Task statement - Copy every line of the data that contains the string "immunohistochemical".
---------- Dataset content
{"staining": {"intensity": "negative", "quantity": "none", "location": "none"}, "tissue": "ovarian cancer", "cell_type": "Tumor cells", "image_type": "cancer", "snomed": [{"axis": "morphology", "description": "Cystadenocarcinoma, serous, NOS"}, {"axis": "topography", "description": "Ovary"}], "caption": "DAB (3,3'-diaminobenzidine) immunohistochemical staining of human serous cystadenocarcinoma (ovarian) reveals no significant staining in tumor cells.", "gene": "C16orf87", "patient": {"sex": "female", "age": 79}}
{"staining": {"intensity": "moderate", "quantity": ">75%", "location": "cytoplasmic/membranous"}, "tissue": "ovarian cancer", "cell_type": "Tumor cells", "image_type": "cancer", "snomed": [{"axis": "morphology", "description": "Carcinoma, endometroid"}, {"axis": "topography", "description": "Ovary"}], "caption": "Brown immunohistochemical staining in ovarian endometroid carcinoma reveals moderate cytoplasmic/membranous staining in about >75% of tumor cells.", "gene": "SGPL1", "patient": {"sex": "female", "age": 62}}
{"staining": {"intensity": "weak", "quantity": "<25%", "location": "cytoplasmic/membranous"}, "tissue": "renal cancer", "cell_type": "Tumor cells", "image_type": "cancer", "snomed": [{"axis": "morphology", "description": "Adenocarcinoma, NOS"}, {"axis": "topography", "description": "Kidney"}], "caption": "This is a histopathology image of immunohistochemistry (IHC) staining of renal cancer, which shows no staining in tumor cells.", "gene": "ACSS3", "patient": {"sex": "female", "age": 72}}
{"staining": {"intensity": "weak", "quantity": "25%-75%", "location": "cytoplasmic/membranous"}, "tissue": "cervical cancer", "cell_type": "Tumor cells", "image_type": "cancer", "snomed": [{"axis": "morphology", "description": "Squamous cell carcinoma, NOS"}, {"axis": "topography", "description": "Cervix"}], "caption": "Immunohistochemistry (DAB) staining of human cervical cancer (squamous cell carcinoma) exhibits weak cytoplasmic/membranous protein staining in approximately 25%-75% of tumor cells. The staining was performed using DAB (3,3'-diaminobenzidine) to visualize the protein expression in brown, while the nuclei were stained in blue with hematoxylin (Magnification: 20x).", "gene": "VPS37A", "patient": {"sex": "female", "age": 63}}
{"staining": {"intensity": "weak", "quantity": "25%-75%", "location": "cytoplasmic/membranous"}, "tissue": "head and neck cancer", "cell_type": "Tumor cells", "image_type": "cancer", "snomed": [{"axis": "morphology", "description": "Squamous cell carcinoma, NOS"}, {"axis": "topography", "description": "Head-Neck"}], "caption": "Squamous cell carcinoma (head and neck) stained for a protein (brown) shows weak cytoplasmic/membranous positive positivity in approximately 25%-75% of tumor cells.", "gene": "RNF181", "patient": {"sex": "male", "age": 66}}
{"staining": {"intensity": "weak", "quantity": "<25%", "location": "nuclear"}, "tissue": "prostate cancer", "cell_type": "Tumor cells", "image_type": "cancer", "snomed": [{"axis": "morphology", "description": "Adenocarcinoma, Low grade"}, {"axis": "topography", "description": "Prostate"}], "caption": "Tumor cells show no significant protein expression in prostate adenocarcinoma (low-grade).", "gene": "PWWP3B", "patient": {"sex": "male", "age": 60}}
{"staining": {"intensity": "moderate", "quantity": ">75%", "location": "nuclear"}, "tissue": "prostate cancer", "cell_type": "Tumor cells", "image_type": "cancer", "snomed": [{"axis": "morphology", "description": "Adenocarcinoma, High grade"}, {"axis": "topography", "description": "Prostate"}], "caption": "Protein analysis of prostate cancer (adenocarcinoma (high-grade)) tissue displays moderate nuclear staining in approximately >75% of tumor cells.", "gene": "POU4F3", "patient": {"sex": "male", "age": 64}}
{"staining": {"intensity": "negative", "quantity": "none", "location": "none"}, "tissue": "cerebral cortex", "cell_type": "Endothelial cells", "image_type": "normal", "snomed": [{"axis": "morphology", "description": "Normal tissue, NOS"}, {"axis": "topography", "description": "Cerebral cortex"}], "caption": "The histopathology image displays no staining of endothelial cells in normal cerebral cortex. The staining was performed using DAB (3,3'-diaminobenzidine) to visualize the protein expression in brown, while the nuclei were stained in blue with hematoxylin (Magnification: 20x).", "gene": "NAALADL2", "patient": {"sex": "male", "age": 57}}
--------------------
Solution for this task -
{"staining": {"intensity": "negative", "quantity": "none", "location": "none"}, "tissue": "ovarian cancer", "cell_type": "Tumor cells", "image_type": "cancer", "snomed": [{"axis": "morphology", "description": "Cystadenocarcinoma, serous, NOS"}, {"axis": "topography", "description": "Ovary"}], "caption": "DAB (3,3'-diaminobenzidine) immunohistochemical staining of human serous cystadenocarcinoma (ovarian) reveals no significant staining in tumor cells.", "gene": "C16orf87", "patient": {"sex": "female", "age": 79}}
{"staining": {"intensity": "moderate", "quantity": ">75%", "location": "cytoplasmic/membranous"}, "tissue": "ovarian cancer", "cell_type": "Tumor cells", "image_type": "cancer", "snomed": [{"axis": "morphology", "description": "Carcinoma, endometroid"}, {"axis": "topography", "description": "Ovary"}], "caption": "Brown immunohistochemical staining in ovarian endometroid carcinoma reveals moderate cytoplasmic/membranous staining in about >75% of tumor cells.", "gene": "SGPL1", "patient": {"sex": "female", "age": 62}}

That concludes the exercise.